Dataset content —
□ □ □ □

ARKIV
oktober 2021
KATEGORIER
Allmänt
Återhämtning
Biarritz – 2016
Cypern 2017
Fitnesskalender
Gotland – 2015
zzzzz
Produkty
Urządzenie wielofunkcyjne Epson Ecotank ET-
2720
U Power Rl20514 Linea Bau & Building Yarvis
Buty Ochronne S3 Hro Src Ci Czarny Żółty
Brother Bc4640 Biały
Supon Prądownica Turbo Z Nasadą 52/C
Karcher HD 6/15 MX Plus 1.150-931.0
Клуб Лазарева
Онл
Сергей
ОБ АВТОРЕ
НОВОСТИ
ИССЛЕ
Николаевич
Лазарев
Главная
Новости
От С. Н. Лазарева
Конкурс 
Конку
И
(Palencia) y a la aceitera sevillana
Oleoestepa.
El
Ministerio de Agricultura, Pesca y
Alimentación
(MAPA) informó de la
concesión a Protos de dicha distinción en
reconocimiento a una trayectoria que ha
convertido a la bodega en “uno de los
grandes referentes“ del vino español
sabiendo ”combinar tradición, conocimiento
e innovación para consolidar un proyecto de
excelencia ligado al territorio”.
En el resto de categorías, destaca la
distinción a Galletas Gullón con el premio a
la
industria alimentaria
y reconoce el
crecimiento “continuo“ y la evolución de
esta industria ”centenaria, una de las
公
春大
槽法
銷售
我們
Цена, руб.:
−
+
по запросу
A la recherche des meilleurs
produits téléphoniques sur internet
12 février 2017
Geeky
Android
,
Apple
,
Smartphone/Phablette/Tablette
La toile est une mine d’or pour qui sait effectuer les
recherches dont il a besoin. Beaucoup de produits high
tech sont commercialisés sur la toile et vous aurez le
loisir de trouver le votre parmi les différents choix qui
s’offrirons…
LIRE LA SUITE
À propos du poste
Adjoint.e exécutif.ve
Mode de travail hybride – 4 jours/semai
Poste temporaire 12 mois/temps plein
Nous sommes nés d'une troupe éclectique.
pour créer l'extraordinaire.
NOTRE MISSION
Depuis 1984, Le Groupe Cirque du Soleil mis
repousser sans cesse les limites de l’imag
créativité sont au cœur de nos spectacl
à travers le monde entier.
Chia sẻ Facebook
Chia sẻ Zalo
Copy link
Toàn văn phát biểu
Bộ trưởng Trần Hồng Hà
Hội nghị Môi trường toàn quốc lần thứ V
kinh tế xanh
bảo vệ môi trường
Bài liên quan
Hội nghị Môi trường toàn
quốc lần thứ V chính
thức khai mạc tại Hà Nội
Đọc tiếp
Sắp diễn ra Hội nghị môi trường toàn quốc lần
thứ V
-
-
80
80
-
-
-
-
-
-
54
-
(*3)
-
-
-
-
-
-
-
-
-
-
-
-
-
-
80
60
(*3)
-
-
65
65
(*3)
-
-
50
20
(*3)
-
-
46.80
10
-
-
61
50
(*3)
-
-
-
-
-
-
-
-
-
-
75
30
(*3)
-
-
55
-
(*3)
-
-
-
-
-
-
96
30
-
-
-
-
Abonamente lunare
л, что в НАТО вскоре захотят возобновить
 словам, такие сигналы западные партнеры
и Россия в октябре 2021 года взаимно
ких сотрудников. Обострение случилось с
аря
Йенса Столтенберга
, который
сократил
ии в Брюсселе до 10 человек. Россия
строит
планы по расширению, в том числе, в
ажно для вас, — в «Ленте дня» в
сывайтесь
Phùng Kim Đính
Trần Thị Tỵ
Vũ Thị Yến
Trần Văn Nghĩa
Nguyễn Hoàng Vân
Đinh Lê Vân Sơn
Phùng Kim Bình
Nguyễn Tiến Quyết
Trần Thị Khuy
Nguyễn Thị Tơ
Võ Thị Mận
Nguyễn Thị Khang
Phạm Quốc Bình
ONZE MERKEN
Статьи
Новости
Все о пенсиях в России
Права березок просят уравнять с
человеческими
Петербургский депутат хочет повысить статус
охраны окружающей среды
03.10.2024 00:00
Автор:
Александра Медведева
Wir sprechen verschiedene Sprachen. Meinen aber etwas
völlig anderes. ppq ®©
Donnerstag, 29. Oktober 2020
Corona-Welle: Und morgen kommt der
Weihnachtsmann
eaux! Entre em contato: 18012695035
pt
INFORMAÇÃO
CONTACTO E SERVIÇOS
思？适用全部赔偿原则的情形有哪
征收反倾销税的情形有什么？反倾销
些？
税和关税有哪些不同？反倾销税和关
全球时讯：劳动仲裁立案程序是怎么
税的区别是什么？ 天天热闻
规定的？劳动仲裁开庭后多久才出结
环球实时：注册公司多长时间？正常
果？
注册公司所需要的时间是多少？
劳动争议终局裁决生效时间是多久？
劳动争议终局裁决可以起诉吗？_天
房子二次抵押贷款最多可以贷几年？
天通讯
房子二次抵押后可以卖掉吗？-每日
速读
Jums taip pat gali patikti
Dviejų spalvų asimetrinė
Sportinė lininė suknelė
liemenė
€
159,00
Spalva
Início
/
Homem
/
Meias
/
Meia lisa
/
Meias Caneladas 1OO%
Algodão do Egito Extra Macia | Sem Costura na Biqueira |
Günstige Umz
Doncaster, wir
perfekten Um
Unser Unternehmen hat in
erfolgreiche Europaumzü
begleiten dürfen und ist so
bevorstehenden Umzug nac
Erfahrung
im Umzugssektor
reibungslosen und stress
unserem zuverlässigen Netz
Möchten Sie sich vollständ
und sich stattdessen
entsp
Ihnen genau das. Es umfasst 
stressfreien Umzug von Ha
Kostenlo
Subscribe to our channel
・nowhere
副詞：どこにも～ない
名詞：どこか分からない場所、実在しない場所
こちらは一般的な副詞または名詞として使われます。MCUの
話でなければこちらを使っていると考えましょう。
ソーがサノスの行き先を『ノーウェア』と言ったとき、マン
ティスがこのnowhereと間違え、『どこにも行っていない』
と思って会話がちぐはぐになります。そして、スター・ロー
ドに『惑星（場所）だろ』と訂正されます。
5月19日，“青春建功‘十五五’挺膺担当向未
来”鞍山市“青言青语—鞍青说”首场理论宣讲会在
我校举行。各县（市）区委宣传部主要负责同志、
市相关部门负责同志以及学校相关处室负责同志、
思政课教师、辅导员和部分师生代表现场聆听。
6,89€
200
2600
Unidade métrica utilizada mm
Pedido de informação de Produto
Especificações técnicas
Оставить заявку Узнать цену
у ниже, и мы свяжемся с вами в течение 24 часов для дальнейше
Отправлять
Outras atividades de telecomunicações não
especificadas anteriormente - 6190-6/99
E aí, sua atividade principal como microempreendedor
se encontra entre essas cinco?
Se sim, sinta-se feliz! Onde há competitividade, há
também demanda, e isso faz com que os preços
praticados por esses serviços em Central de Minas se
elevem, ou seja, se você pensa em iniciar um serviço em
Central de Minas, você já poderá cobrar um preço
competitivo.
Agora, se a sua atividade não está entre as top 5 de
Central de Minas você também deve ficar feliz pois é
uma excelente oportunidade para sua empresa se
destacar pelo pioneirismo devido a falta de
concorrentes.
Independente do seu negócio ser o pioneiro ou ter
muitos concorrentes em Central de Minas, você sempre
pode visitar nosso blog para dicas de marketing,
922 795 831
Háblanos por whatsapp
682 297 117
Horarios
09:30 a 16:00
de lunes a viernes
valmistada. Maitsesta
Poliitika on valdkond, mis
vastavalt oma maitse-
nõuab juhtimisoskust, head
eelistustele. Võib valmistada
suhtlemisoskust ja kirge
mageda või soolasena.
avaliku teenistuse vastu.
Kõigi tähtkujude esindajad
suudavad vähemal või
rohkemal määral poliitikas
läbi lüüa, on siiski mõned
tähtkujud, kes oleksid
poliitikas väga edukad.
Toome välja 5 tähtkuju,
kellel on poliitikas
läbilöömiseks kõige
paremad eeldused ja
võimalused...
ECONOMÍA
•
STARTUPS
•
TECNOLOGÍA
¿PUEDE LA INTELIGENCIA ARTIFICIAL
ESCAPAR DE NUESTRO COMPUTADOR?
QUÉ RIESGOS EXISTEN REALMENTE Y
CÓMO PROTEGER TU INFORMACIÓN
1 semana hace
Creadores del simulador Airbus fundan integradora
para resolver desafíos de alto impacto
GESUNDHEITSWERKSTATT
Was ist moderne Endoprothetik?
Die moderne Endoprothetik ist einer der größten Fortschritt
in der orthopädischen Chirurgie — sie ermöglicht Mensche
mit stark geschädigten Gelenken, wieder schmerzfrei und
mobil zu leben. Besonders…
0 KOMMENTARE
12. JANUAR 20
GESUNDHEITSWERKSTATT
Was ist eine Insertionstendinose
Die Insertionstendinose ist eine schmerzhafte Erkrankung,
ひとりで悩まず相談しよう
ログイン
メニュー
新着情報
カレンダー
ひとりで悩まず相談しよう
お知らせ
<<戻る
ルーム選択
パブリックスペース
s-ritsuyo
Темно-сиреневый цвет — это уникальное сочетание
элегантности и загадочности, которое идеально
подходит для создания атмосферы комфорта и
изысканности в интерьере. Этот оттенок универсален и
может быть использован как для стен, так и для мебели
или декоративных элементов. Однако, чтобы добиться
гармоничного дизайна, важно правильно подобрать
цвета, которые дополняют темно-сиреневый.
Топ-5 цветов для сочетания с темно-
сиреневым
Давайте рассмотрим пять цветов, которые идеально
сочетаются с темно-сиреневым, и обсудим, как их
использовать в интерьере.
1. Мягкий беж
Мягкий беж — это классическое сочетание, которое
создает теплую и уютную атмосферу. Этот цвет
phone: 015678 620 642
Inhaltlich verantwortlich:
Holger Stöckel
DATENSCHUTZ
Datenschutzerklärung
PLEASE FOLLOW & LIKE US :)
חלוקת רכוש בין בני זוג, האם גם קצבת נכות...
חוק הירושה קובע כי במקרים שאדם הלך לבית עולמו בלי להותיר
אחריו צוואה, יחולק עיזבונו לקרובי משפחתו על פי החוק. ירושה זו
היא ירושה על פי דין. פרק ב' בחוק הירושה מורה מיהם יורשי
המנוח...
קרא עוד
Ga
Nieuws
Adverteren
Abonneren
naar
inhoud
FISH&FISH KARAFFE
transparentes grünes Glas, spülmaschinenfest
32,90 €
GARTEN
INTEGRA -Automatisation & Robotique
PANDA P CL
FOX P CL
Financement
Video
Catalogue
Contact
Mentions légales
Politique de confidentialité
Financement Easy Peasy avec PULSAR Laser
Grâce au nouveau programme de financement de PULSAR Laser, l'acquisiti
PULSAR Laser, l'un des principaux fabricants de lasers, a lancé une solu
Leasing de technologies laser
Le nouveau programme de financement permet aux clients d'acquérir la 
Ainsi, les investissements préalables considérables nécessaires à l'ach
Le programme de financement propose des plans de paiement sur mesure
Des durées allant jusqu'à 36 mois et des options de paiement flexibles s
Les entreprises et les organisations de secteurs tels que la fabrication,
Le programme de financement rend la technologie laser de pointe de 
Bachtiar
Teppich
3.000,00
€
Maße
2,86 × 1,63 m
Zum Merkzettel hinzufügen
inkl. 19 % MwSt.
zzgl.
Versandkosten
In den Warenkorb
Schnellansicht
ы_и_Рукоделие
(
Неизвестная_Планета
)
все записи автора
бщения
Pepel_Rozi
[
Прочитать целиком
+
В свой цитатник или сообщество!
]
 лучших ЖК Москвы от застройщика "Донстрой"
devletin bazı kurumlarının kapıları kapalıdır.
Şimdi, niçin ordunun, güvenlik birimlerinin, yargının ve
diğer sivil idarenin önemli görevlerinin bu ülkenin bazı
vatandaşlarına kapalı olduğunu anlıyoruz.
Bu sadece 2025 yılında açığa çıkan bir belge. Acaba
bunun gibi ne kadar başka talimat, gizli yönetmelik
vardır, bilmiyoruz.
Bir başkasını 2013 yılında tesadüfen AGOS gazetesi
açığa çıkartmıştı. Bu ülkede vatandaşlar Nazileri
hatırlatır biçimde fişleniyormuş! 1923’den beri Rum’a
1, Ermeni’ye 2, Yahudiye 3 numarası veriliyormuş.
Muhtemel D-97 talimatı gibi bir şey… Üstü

□ □ □ □

Gather every line in the entries that contains the word "nghị", and treat uppercase and lowercase as different.

Hội nghị Môi trường toàn quốc lần thứ V
Hội nghị Môi trường toàn
Sắp diễn ra Hội nghị môi trường toàn quốc lần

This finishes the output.